Problem -> Pull every line containing the word "Horizontal" from the listing below, and copy each of those lines in full.

-- Available data follows --

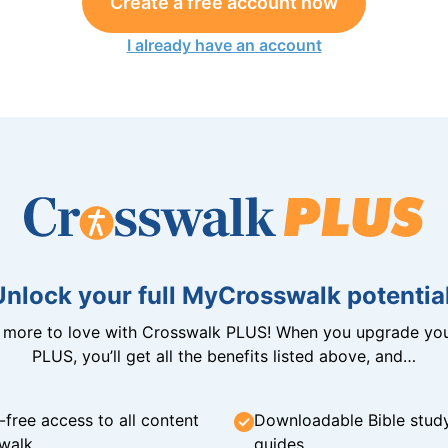
Create a free account now
I already have an account
Unlock your full MyCrosswalk potential
n more to love with Crosswalk PLUS! When you upgrade you
PLUS, you’ll get all the benefits listed above, and…
-free access to all content
Downloadable Bible stud
walk
guides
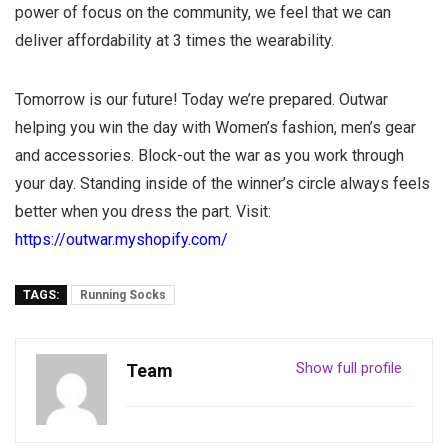
power of focus on the community, we feel that we can
deliver affordability at 3 times the wearability.
Tomorrow is our future! Today we’re prepared. Outwar
helping you win the day with Women’s fashion, men’s gear
and accessories. Block-out the war as you work through
your day. Standing inside of the winner’s circle always feels
better when you dress the part. Visit:
https://outwar.myshopify.com/
TAGS:
Running Socks
Show full profile
Team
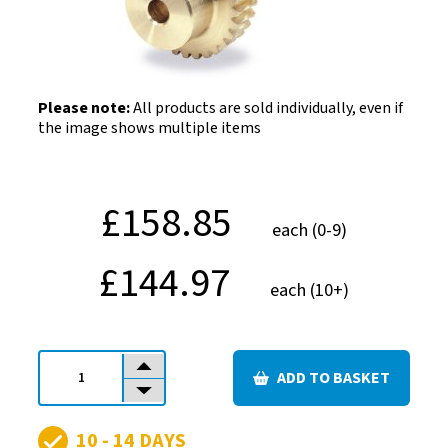
Please note:
All products are sold individually, even if
the image shows multiple items
£158.85
each (0-9)
£144.97
each (10+)
ADD TO BASKET
Quantity
10 - 14 DAYS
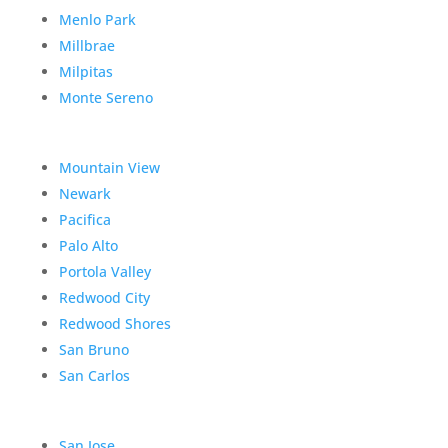
Menlo Park
Millbrae
Milpitas
Monte Sereno
Mountain View
Newark
Pacifica
Palo Alto
Portola Valley
Redwood City
Redwood Shores
San Bruno
San Carlos
San Jose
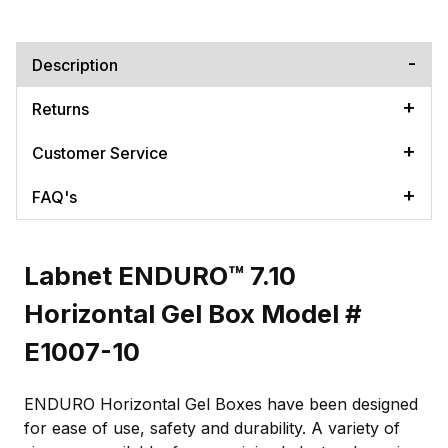
Description
Returns
Customer Service
FAQ's
Labnet ENDURO™ 7.10
Horizontal Gel Box Model #
E1007-10
ENDURO Horizontal Gel Boxes have been designed
for ease of use, safety and durability. A variety of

-- Available data concluded --

Reply to the task ->
Horizontal Gel Box Model #
ENDURO Horizontal Gel Boxes have been designed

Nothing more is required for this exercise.